In January they made it to the semi-finals of the McKenna Cup before a quite remarkable league campaign back in the top flight brought a landmark win over Dublin, before they lost to the same side in the final.
However, an off-colour day against Donegal was immediately followed by a rush of club league games that robbed them entirely of certain starters, and hampered others, such as Dermot McBride, Emmet McGuckin, Patsy Bradley, Ryan Bell and Gerard O'Kane.
That last one is an interesting addition to the list. As the son of a former County board chairman, O'Kane grew up in a house aware of the difficulties in catering for all levels of football, not to mention the hurling scene in Derry.
Asked if the club football schedule is detrimental to the aspirations of the county team, he answered: "I suppose you have to strike a balance somewhere and I certainly wouldn't blame the county board for it. The county board has to facilitate football for 700-odd people in the county."
Brian McIver was offering no excuses for the defeat after the game, but when your injury list is so extensive, then perhaps others should retain some level of understanding of what they were up against.
Playing for Glenullin, who are managed by his brother Michael, the 29-year-old O'Kane hurt himself three weeks ago and was only togging out on Saturday in case they found themselves in bother. Within 14 minutes he replaced Aidan McAlynn, who was awarded a black card.

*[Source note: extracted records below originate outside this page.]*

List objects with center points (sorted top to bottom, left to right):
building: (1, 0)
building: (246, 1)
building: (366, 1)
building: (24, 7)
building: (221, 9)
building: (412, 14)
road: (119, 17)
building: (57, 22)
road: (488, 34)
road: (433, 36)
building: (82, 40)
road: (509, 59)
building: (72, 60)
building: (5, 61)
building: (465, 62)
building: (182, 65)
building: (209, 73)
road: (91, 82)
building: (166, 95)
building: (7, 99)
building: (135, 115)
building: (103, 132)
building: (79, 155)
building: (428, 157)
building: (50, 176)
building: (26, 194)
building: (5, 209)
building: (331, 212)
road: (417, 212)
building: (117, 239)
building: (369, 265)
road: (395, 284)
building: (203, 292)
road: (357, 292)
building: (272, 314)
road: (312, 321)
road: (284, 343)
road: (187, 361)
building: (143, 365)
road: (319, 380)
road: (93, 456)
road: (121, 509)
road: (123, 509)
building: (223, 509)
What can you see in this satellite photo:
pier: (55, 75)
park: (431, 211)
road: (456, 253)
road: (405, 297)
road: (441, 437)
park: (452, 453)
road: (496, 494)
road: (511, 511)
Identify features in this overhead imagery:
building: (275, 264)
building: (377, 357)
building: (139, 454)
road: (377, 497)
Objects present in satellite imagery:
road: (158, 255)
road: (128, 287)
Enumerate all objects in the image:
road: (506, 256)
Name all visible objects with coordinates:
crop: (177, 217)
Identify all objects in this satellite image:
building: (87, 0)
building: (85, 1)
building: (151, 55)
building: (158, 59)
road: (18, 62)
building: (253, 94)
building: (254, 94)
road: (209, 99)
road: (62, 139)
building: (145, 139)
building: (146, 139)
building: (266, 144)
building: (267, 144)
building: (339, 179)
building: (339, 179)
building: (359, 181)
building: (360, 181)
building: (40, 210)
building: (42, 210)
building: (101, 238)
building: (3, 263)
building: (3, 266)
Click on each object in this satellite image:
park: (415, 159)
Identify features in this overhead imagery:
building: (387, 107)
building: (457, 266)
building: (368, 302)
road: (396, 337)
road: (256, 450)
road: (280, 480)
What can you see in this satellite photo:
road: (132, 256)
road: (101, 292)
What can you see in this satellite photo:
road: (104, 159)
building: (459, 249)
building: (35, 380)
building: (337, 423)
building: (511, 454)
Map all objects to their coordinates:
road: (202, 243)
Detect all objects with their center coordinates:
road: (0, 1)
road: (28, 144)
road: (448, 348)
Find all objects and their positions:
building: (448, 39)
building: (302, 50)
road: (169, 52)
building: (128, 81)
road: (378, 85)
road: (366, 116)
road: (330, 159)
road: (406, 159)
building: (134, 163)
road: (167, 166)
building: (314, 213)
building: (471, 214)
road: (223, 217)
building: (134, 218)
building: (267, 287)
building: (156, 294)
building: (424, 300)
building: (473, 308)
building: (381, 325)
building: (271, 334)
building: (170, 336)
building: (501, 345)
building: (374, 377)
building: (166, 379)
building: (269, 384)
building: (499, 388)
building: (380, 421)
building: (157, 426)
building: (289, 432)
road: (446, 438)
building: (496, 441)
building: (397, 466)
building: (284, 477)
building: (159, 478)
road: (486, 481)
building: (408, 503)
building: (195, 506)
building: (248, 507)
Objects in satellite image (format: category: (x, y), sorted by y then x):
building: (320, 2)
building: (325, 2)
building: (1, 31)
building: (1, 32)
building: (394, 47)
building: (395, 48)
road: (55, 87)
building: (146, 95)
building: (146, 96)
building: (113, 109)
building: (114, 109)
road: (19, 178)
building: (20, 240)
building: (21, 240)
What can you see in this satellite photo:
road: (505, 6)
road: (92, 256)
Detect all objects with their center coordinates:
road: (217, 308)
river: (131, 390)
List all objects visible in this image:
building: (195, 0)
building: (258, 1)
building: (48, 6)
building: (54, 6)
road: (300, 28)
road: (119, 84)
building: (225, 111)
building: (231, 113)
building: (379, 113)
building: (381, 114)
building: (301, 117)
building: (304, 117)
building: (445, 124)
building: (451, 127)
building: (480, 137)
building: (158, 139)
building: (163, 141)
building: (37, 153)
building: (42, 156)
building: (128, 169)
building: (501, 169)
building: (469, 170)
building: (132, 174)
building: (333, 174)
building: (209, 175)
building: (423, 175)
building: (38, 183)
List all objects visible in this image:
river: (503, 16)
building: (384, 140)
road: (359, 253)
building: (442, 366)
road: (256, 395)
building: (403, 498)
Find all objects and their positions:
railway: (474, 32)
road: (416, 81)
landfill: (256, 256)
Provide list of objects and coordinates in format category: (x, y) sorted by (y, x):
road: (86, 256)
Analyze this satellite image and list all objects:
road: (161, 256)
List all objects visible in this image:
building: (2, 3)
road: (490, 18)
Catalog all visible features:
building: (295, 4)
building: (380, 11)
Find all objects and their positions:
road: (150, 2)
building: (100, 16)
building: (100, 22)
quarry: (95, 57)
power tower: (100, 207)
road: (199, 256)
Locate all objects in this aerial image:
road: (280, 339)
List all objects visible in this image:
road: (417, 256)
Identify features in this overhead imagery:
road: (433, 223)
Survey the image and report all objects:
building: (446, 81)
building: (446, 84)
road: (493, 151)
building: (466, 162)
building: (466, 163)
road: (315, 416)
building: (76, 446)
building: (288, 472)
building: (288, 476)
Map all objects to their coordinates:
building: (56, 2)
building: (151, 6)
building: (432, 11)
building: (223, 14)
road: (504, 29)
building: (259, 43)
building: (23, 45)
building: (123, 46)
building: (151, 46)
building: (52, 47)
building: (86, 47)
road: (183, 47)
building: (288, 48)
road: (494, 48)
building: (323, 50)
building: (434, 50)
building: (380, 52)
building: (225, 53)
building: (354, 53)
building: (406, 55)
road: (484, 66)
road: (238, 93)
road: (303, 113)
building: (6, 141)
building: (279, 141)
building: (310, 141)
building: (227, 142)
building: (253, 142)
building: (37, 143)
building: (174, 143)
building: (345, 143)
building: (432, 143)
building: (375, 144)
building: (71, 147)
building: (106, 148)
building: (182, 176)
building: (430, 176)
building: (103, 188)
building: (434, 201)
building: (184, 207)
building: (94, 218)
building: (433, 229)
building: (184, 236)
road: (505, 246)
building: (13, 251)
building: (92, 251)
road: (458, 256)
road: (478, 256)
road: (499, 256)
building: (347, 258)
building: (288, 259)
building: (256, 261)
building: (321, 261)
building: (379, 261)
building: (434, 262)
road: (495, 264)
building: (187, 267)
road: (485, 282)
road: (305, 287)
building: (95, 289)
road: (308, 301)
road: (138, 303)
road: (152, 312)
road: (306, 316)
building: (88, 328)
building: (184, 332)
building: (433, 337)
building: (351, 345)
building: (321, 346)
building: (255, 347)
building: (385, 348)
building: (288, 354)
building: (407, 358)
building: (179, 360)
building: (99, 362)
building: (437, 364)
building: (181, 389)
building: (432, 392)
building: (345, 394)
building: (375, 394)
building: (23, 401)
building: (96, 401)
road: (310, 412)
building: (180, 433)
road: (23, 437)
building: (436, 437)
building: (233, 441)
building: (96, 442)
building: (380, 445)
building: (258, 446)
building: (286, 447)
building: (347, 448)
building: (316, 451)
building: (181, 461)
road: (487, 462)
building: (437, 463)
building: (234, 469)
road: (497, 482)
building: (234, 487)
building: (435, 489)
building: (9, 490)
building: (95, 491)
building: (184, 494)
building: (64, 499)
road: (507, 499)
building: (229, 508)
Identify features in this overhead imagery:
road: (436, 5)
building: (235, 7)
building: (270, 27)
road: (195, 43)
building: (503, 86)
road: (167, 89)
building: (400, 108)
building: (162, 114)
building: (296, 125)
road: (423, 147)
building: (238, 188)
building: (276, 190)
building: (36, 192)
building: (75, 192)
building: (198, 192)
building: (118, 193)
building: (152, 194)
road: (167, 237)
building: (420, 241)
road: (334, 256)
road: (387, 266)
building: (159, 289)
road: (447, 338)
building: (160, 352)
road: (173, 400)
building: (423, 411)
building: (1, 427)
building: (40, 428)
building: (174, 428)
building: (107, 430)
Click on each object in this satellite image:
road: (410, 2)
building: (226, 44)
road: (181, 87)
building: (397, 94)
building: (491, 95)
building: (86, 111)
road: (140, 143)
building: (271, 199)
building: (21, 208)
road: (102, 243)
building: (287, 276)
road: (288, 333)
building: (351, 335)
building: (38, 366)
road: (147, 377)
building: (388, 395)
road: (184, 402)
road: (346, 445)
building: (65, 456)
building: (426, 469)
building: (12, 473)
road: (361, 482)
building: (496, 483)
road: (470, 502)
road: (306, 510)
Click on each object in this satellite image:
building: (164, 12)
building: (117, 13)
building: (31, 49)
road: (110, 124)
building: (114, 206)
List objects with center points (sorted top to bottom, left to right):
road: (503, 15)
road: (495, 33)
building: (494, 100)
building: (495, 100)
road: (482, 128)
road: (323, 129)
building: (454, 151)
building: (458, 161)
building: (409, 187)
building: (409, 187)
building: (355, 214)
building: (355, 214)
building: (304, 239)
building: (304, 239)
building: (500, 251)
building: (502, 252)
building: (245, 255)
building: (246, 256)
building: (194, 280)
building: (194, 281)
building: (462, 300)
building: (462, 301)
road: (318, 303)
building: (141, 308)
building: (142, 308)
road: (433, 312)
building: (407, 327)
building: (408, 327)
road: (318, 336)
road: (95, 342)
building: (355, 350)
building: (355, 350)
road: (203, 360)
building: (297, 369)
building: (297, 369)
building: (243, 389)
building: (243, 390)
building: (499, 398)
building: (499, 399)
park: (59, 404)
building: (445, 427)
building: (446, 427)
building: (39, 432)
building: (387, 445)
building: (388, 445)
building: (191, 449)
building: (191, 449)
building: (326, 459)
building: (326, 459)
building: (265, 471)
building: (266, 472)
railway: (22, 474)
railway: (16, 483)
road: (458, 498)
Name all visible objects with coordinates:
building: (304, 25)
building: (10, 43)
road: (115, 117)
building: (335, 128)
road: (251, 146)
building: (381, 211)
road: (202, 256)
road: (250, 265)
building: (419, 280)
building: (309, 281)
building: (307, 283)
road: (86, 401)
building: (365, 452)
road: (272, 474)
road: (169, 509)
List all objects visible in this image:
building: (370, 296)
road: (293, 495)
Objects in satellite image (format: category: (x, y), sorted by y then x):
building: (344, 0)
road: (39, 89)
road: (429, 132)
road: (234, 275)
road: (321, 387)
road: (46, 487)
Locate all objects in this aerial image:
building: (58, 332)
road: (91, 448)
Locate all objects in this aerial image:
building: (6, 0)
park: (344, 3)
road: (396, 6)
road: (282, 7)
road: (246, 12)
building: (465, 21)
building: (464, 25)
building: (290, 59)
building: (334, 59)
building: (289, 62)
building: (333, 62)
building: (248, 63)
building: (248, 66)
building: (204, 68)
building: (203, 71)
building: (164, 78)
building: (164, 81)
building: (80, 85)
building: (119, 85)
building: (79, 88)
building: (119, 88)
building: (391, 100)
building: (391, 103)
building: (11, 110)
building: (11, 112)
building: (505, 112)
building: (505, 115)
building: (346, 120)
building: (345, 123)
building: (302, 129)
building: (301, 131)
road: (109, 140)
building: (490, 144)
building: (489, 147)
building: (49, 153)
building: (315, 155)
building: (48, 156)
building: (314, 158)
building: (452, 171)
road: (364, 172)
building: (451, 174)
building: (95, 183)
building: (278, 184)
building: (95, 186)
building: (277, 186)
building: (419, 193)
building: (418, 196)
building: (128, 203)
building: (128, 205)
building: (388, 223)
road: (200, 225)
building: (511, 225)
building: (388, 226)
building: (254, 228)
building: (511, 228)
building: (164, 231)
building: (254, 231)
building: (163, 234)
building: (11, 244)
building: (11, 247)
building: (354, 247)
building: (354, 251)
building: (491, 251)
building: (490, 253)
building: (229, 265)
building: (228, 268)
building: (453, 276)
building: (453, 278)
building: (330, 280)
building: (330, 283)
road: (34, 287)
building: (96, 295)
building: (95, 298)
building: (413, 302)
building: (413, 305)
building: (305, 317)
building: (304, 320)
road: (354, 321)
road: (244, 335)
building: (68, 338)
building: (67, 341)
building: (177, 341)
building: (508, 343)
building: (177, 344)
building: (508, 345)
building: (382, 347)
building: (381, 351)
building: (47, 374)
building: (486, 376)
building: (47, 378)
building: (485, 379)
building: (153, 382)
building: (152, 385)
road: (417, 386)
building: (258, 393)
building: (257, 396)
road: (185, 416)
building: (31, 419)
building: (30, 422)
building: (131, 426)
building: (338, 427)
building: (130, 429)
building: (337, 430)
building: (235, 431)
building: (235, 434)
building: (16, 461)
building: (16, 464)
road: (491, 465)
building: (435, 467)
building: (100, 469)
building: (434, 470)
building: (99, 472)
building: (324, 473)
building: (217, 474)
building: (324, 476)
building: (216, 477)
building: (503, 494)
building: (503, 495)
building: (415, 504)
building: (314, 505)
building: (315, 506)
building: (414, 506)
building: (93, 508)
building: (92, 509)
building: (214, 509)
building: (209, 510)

Playing through the pain barrier wasn't ideal, as he explained: "We lost a few more men just to persistent injuries; men playing through them and they eventually catch up with you.
"I don't think anyone who doesn't play county football can appreciate just how hard it is to recover from a game. I'm 29 and I literally will have trouble putting on my socks the morning after a game and I'm not right for three or four days.
"Now, I might have a lot of miles on the clock compared to some players but I know the boys at 21 or 22 find it hard to get over a game as well."
"We've had four weeks (since Donegal) and in that time most have played three or four league games."
While this Derry team have their own identity, there is a sense that they still to some extent suffer from their strong club scene. The willingness of players to make themselves available for as many club fixtures as possible runs contrary to anecdotes in other successful counties.
O'Kane shares an anecdote in that regard: "I went to university with boys from Armagh and Tyrone in '04 or '05, when they were at their peak.
"I remember boys like Brian Mallon telling me they had 16 league games and he probably played three or four. That was the height of it when Armagh were winning seven out of 10 Ulsters.
"We have 16 league games and I would play 12 or 13 of them. Had we won here we would have been out in a club league game on Wednesday night.
"My brother is our club manager and he acknowledged he would be seeing very little of me and if I have trained twice with the club this year, that would be it.
"I know players from teams are dining at the top table year in year out would play very little club football. We play a fair bit but, again, the county board has to look out for football for everyone so it is difficult to find that balance."